Exercise brief: Go to the line that includes "vfov_deg: 13.0" and retype it, then every line after it to the end of the data, adding nothing.

Collected data
★ ★ ★

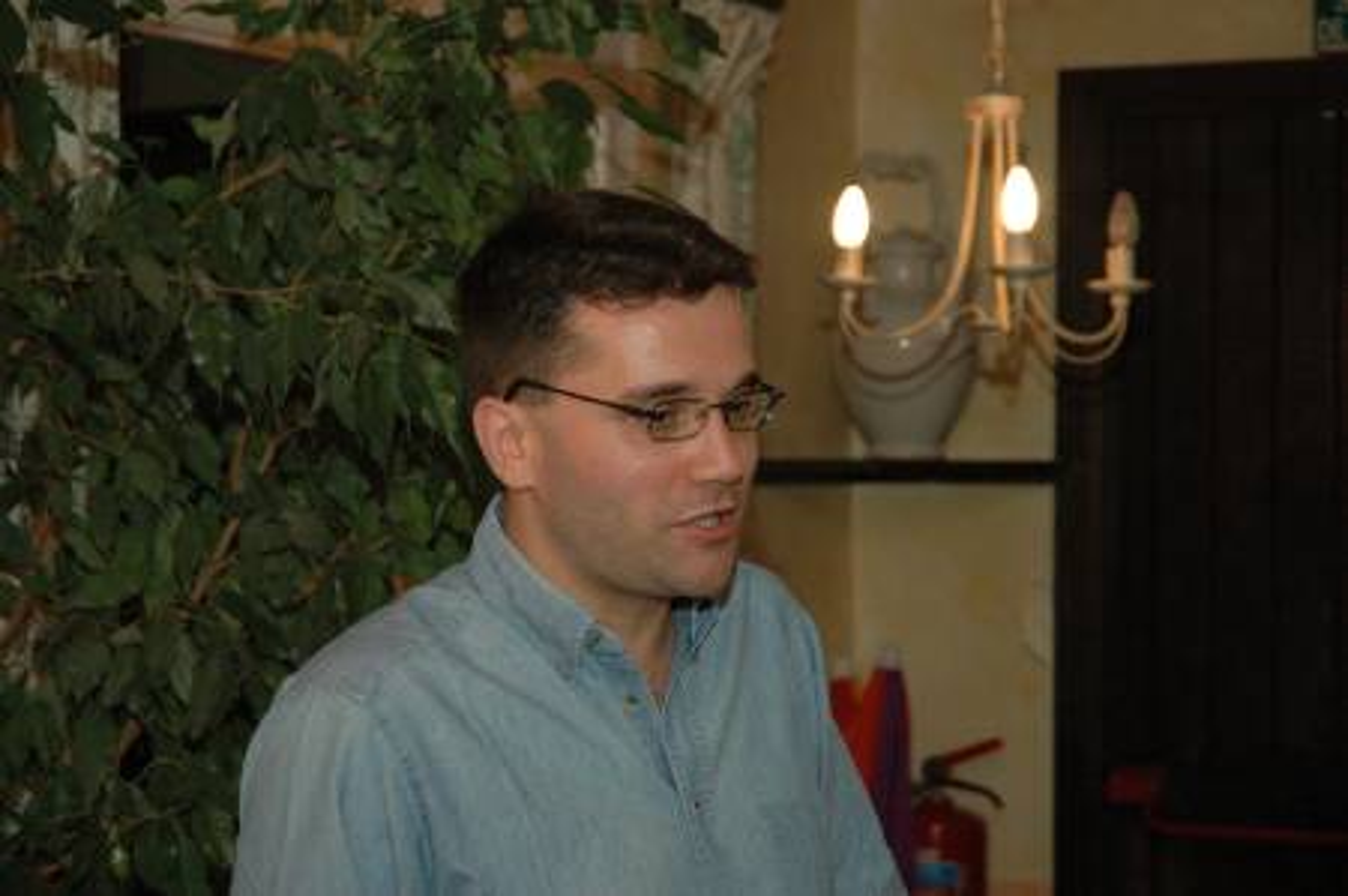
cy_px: 448
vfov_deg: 13.0
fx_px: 3927
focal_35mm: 105
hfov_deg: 19.5
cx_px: 674
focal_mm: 70
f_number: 5.6
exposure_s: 1/60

★ ★ ★

Solution for this task:
vfov_deg: 13.0
fx_px: 3927
focal_35mm: 105
hfov_deg: 19.5
cx_px: 674
focal_mm: 70
f_number: 5.6
exposure_s: 1/60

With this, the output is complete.